# Problem
Count up the lines below that hold "stat", then give that count by itself.

BEGIN Provided entries

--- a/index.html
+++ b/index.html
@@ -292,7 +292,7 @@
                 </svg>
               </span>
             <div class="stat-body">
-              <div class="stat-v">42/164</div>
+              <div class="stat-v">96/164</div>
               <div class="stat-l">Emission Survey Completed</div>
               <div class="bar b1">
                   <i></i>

END Provided entries
BEGIN Provided entries

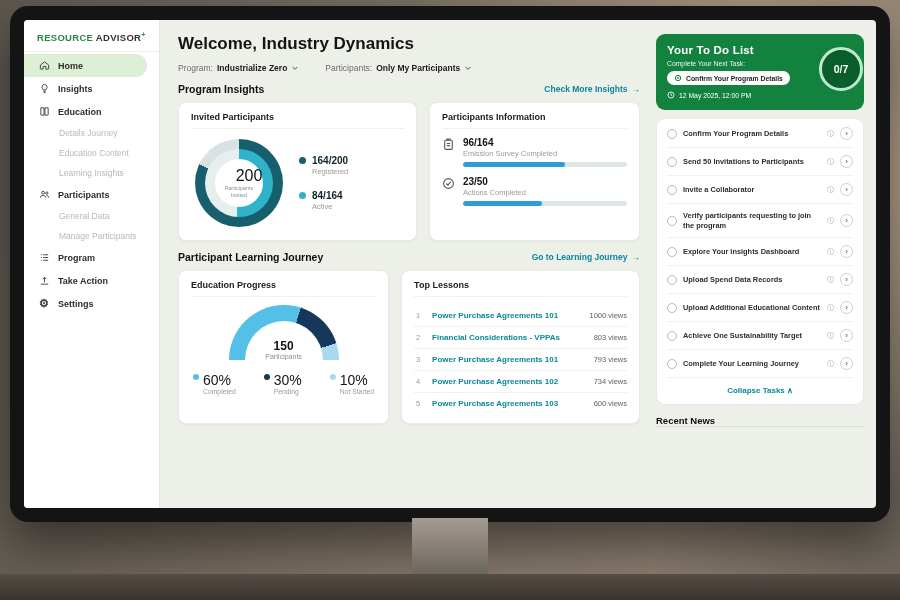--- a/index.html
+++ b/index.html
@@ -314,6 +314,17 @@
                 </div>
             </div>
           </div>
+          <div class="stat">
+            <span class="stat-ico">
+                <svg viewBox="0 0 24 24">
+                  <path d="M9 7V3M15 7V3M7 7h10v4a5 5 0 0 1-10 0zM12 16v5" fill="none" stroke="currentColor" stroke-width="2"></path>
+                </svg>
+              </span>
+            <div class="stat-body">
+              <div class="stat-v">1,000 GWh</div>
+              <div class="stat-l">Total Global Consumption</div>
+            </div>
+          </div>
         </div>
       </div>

END Provided entries

# Solution to this problem
9